>>>

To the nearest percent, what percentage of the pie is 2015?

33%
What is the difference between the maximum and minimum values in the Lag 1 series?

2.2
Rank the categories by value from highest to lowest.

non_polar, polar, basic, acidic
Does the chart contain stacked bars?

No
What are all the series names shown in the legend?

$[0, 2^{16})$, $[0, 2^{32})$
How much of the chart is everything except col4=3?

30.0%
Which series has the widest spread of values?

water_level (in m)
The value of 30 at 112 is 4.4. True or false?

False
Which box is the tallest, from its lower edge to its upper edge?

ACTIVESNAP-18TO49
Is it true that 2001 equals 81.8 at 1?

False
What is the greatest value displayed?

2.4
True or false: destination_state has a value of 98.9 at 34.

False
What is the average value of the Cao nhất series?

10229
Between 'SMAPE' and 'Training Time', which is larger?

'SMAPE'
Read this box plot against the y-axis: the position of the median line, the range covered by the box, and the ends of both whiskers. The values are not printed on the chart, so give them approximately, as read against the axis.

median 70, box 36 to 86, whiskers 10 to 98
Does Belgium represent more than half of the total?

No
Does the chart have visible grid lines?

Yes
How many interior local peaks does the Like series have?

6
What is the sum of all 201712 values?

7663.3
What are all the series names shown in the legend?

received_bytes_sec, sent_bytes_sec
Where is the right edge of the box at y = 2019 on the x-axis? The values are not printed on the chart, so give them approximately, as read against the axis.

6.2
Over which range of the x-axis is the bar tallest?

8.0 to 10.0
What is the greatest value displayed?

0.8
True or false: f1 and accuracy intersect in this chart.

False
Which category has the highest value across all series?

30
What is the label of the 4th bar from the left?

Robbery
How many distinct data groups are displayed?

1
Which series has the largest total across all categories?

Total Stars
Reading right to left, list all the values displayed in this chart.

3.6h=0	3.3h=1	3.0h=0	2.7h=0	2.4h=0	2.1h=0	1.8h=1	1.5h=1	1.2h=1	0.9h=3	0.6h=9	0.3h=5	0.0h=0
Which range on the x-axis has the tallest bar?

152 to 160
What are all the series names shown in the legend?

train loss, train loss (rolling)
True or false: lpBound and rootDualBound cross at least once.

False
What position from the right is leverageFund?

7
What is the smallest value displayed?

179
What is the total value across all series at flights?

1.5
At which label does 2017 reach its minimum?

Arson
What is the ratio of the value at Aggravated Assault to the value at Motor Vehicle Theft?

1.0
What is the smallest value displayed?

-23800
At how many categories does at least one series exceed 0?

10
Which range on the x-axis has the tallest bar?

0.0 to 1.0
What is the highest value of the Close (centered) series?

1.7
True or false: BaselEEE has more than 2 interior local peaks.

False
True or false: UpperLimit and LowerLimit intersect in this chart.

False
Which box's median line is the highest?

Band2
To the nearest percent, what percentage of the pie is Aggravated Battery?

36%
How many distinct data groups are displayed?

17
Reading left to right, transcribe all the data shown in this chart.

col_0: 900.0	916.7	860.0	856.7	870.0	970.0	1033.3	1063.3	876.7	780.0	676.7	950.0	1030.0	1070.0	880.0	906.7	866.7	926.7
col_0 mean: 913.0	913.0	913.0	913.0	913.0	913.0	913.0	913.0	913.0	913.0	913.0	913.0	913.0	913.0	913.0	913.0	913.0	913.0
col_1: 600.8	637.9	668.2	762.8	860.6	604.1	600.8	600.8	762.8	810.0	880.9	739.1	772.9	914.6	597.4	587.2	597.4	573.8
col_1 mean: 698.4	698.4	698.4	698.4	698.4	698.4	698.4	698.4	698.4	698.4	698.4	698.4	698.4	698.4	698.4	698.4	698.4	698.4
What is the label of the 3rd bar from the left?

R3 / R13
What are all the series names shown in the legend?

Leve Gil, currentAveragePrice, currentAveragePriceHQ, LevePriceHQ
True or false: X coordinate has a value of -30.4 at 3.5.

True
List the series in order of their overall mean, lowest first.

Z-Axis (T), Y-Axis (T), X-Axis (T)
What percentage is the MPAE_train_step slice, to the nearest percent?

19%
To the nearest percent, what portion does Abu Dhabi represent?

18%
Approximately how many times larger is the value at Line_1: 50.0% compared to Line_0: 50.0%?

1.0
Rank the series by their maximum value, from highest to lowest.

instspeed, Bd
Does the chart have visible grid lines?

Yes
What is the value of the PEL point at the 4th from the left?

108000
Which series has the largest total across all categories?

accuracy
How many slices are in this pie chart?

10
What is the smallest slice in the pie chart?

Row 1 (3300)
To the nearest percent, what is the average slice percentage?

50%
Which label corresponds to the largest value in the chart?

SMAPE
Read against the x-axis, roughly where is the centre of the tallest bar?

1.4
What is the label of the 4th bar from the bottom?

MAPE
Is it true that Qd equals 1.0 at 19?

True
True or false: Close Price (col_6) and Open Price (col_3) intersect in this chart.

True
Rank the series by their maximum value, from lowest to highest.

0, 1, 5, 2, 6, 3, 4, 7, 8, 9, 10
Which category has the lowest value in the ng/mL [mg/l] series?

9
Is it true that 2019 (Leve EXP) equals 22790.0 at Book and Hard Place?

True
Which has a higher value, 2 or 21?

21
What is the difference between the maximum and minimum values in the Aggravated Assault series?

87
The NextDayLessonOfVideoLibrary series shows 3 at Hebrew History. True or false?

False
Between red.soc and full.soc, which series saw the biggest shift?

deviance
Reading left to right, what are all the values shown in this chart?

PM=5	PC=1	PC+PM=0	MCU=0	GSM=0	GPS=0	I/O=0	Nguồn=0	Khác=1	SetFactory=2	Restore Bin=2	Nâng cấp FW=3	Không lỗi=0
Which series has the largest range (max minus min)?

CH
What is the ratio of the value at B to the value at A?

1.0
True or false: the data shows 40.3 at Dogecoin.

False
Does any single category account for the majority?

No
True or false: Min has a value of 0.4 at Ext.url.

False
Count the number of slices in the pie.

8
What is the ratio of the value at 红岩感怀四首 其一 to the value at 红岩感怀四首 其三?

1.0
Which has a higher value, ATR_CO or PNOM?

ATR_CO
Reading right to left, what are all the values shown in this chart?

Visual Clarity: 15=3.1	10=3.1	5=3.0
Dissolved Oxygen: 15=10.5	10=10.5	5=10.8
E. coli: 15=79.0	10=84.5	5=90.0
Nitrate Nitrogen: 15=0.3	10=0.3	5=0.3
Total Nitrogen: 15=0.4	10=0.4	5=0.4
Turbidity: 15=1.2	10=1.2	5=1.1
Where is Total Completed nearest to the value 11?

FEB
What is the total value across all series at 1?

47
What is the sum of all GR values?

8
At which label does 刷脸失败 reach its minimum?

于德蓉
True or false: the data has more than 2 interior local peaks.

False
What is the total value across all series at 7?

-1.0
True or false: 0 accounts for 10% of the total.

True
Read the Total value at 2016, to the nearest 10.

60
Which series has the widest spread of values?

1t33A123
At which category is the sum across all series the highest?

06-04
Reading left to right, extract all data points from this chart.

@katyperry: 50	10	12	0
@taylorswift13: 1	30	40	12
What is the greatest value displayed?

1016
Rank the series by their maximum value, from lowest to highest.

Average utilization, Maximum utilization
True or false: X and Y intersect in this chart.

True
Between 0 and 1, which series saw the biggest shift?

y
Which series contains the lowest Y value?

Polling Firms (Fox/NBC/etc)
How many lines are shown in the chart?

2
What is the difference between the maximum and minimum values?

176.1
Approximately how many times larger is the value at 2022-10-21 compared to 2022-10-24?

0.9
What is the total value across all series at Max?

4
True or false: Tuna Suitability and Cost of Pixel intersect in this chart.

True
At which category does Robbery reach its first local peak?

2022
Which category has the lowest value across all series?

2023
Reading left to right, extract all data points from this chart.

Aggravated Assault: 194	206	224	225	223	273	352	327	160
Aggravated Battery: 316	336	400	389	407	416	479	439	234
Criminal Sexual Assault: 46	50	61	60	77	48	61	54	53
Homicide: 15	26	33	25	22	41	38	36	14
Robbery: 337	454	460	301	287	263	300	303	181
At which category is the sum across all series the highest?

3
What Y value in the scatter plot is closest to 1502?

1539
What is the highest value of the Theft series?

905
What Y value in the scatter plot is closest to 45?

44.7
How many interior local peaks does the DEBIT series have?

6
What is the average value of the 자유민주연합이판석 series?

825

<<<

### PROBLEM STATEMENT:
How many lines in the records above contain the string "them", with case counting? Reply with the number only.

### ANSWER FOR THIS EXERCISE:
2